> [Your instructions]: An exact copy of every record, without the pictures, is what should come back.

> [Record extracts]:
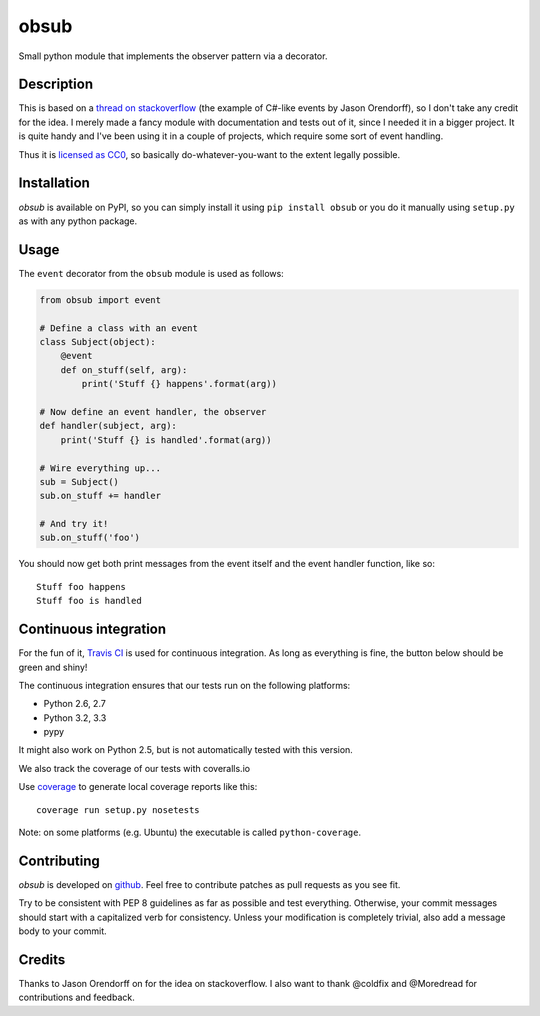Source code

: obsub
=====

|Build Status| |Coverage| |Version| |Downloads| |License|

Small python module that implements the observer pattern via a
decorator.


Description
-----------

This is based on a `thread on stackoverflow
<http://stackoverflow.com/questions/1904351/python-observer-pattern-examples-tips>`_
(the example of C#-like events by Jason Orendorff), so I don't take any
credit for the idea. I merely made a fancy module with documentation and
tests out of it, since I needed it in a bigger project. It is quite
handy and I've been using it in a couple of projects, which require some
sort of event handling.

Thus it is `licensed as
CC0 <http://creativecommons.org/publicdomain/zero/1.0/>`__, so basically
do-whatever-you-want to the extent legally possible.


Installation
------------

*obsub* is available on PyPI, so you can simply install it using
``pip install obsub`` or you do it manually using ``setup.py`` as with
any python package.


Usage
-----

The ``event`` decorator from the ``obsub`` module is used as follows:

.. code:: python

    from obsub import event

    # Define a class with an event
    class Subject(object):
        @event
        def on_stuff(self, arg):
            print('Stuff {} happens'.format(arg))

    # Now define an event handler, the observer
    def handler(subject, arg):
        print('Stuff {} is handled'.format(arg))

    # Wire everything up...
    sub = Subject()
    sub.on_stuff += handler

    # And try it!
    sub.on_stuff('foo')

You should now get both print messages from the event itself and the
event handler function, like so:

::

    Stuff foo happens
    Stuff foo is handled


Continuous integration
----------------------

For the fun of it, `Travis CI <https://travis-ci.org/aepsil0n/obsub>`__
is used for continuous integration. As long as everything is fine, the
button below should be green and shiny!

|Build Status|

The continuous integration ensures that our tests run on the following
platforms:

-  Python 2.6, 2.7
-  Python 3.2, 3.3
-  pypy

It might also work on Python 2.5, but is not automatically tested with this
version.

We also track the coverage of our tests with coveralls.io

|Coverage|

Use `coverage <https://pypi.python.org/pypi/coverage>`__ to generate local
coverage reports like this:

::

    coverage run setup.py nosetests

Note: on some platforms (e.g. Ubuntu) the executable is called
``python-coverage``.


Contributing
------------

*obsub* is developed on `github <https://github.com/aepsil0n/obsub>`__.
Feel free to contribute patches as pull requests as you see fit.

Try to be consistent with PEP 8 guidelines as far as possible and test
everything. Otherwise, your commit messages should start with a
capitalized verb for consistency. Unless your modification is completely
trivial, also add a message body to your commit.


Credits
-------

Thanks to Jason Orendorff on for the idea on stackoverflow. I also want
to thank @coldfix and @Moredread for contributions and feedback.

.. |Downloads| image:: https://pypip.in/d/obsub/badge.png
   :target: https://pypi.python.org/pypi/obsub/
   :alt: Downloads
.. |Version| image:: https://pypip.in/v/obsub/badge.png
   :target: https://pypi.python.org/pypi/obsub/
   :alt: Latest Version
.. |License| image:: https://pypip.in/license/obsub/badge.png
   :target: https://pypi.python.org/pypi/obsub/
   :alt: License
.. |Build Status| image:: https://api.travis-ci.org/aepsil0n/obsub.png?branch=master
   :target: https://travis-ci.org/aepsil0n/obsub
.. |Coverage| image:: https://coveralls.io/repos/aepsil0n/obsub/badge.png?branch=master
   :target: https://coveralls.io/r/aepsil0n/obsub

> [Answer to the problem]:
Source code

: obsub
=====

|Build Status| |Coverage| |Version| |Downloads| |License|

Small python module that implements the observer pattern via a
decorator.


Description
-----------

This is based on a `thread on stackoverflow
<http://stackoverflow.com/questions/1904351/python-observer-pattern-examples-tips>`_
(the example of C#-like events by Jason Orendorff), so I don't take any
credit for the idea. I merely made a fancy module with documentation and
tests out of it, since I needed it in a bigger project. It is quite
handy and I've been using it in a couple of projects, which require some
sort of event handling.

Thus it is `licensed as
CC0 <http://creativecommons.org/publicdomain/zero/1.0/>`__, so basically
do-whatever-you-want to the extent legally possible.


Installation
------------

*obsub* is available on PyPI, so you can simply install it using
``pip install obsub`` or you do it manually using ``setup.py`` as with
any python package.


Usage
-----

The ``event`` decorator from the ``obsub`` module is used as follows:

.. code:: python

    from obsub import event

    # Define a class with an event
    class Subject(object):
        @event
        def on_stuff(self, arg):
            print('Stuff {} happens'.format(arg))

    # Now define an event handler, the observer
    def handler(subject, arg):
        print('Stuff {} is handled'.format(arg))

    # Wire everything up...
    sub = Subject()
    sub.on_stuff += handler

    # And try it!
    sub.on_stuff('foo')

You should now get both print messages from the event itself and the
event handler function, like so:

::

    Stuff foo happens
    Stuff foo is handled


Continuous integration
----------------------

For the fun of it, `Travis CI <https://travis-ci.org/aepsil0n/obsub>`__
is used for continuous integration. As long as everything is fine, the
button below should be green and shiny!

|Build Status|

The continuous integration ensures that our tests run on the following
platforms:

-  Python 2.6, 2.7
-  Python 3.2, 3.3
-  pypy

It might also work on Python 2.5, but is not automatically tested with this
version.

We also track the coverage of our tests with coveralls.io

|Coverage|

Use `coverage <https://pypi.python.org/pypi/coverage>`__ to generate local
coverage reports like this:

::

    coverage run setup.py nosetests

Note: on some platforms (e.g. Ubuntu) the executable is called
``python-coverage``.


Contributing
------------

*obsub* is developed on `github <https://github.com/aepsil0n/obsub>`__.
Feel free to contribute patches as pull requests as you see fit.

Try to be consistent with PEP 8 guidelines as far as possible and test
everything. Otherwise, your commit messages should start with a
capitalized verb for consistency. Unless your modification is completely
trivial, also add a message body to your commit.


Credits
-------

Thanks to Jason Orendorff on for the idea on stackoverflow. I also want
to thank @coldfix and @Moredread for contributions and feedback.

.. |Downloads| image:: https://pypip.in/d/obsub/badge.png
   :target: https://pypi.python.org/pypi/obsub/
   :alt: Downloads
.. |Version| image:: https://pypip.in/v/obsub/badge.png
   :target: https://pypi.python.org/pypi/obsub/
   :alt: Latest Version
.. |License| image:: https://pypip.in/license/obsub/badge.png
   :target: https://pypi.python.org/pypi/obsub/
   :alt: License
.. |Build Status| image:: https://api.travis-ci.org/aepsil0n/obsub.png?branch=master
   :target: https://travis-ci.org/aepsil0n/obsub
.. |Coverage| image:: https://coveralls.io/repos/aepsil0n/obsub/badge.png?branch=master
   :target: https://coveralls.io/r/aepsil0n/obsub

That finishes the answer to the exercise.